Relaunch des Jazzlabels MPS: Dicke Schlitten in Brandenburg
Einst war MPS Records ein Garant für Jazz. Dann wurde das Label verkauft, die Musik verschwand. Dank Relaunch ist sie nun wieder da.
„Neue Schallplatten?“, lesen westdeutsche Hausfrauen 1963 als Denkanstoß auf dem „Vorbereitungs-Merkzettel“ im „Neuen Großen Kochbuch“. Es gilt, die Gäste auch musikalisch zu unterhalten. Während für ihre Verköstigung noch der „von der Bundesregierung vorgeschlagene 14-Tage-Grundvorrat“ empfohlen wird, spricht man in Villingen im Schwarzwald bereits weltläufig von „Catering“.
Dort ist die Welt seit 1961 zu Gast im Haus von Hans Georg Brunner-Schwer. Damals nämlich nimmt der kanadische Jazzpianist Oscar Peterson am Flügel in dessen Wohnzimmer Platz. Ehefrau Marlies Brunner-Schwer kümmert sich derweil um Petersons leibliches Wohl, Hans Georg wiederum besorgt die Mikrofonierung und Aufnahmetechnik, die er eigens für Petersons Instrument ausgetüftelt hat, denn er will ein Album des gefeierten Jazzstars veröffentlichen.

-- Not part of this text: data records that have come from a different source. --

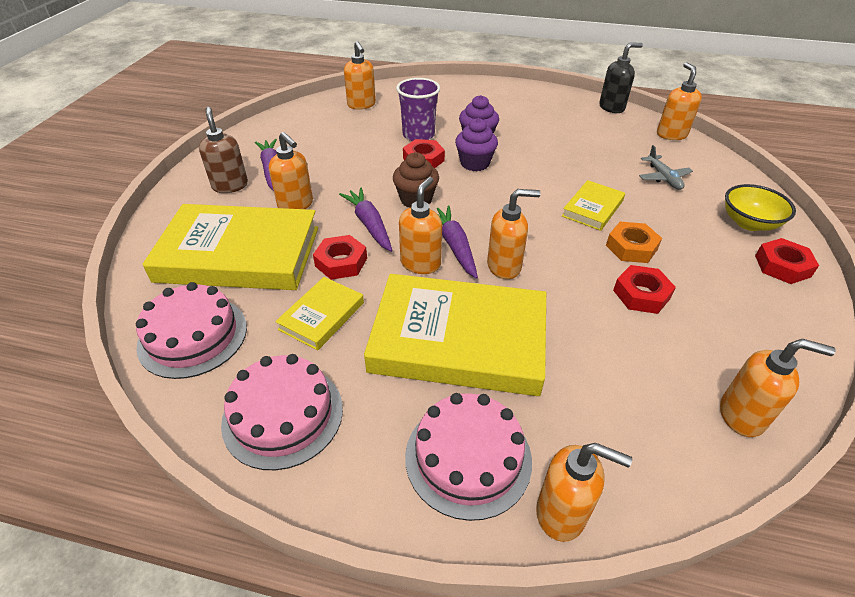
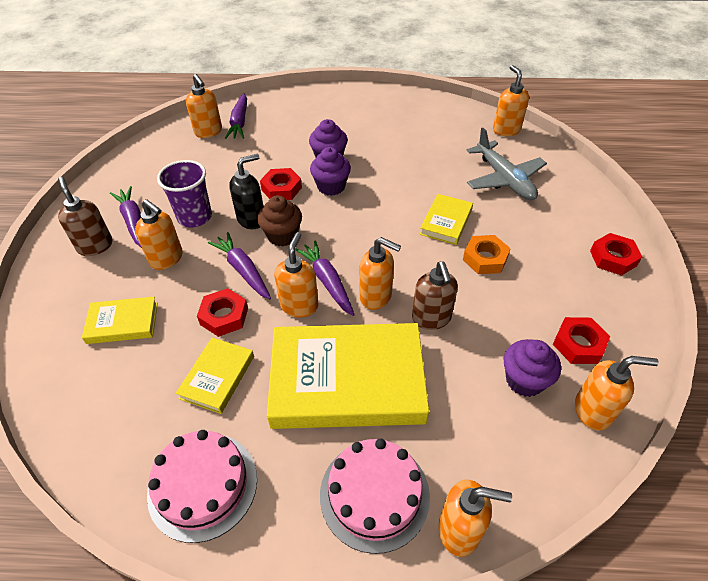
camera: 10 degrees left, 5 degrees up
pink cake [136,282,247,379] -> none
yellow book [143,204,318,290] -> yellow book [82,297,158,344], size x0.47
purple cup [396,78,440,141] -> purple cup moved to [157,160,212,228]
orange soap dispenser [487,189,541,279] -> orange soap dispenser turned 45 degrees clockwise [359,237,401,310]
black soap dispenser [599,42,643,113] -> black soap dispenser moved to [229,154,264,229]
red nut [613,265,676,314] -> red nut moved to [553,317,610,364]
grey plane [639,145,693,190] -> grey plane [466,128,547,200], size x1.71
yellow bowl [725,184,796,231] -> none
none -> purple carrot [225,93,247,139]
none -> brown soap dispenser [412,262,458,330]
none -> purple cupcake [504,339,561,397]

Brunner-Schwer ist einer der beiden Erben der Schwarzwälder-Apparate-Bau-Anstalt, kurz SABA. 1962 zieht er sich aus der Firma zurück und gründet die Plattenfirma SABA. Zum 1. April 1968 firmiert diese unter Musikproduktion Schwarzwald, kurz MPS, und entwickelt sich zum wichtigsten europäischen Jazzlabel. Das bleibt so bis 1983, als MPS an den Major Polydor verkauft wird und damit die knapp über 500 Aufnahmen aus dem Katalog in der Versenkung verschwinden. Der bleibt unter Verschluss, bis die Edel AG 2014 das Label MPS von Universal erwirbt und dessen Katalog zu neuem Leben erweckt.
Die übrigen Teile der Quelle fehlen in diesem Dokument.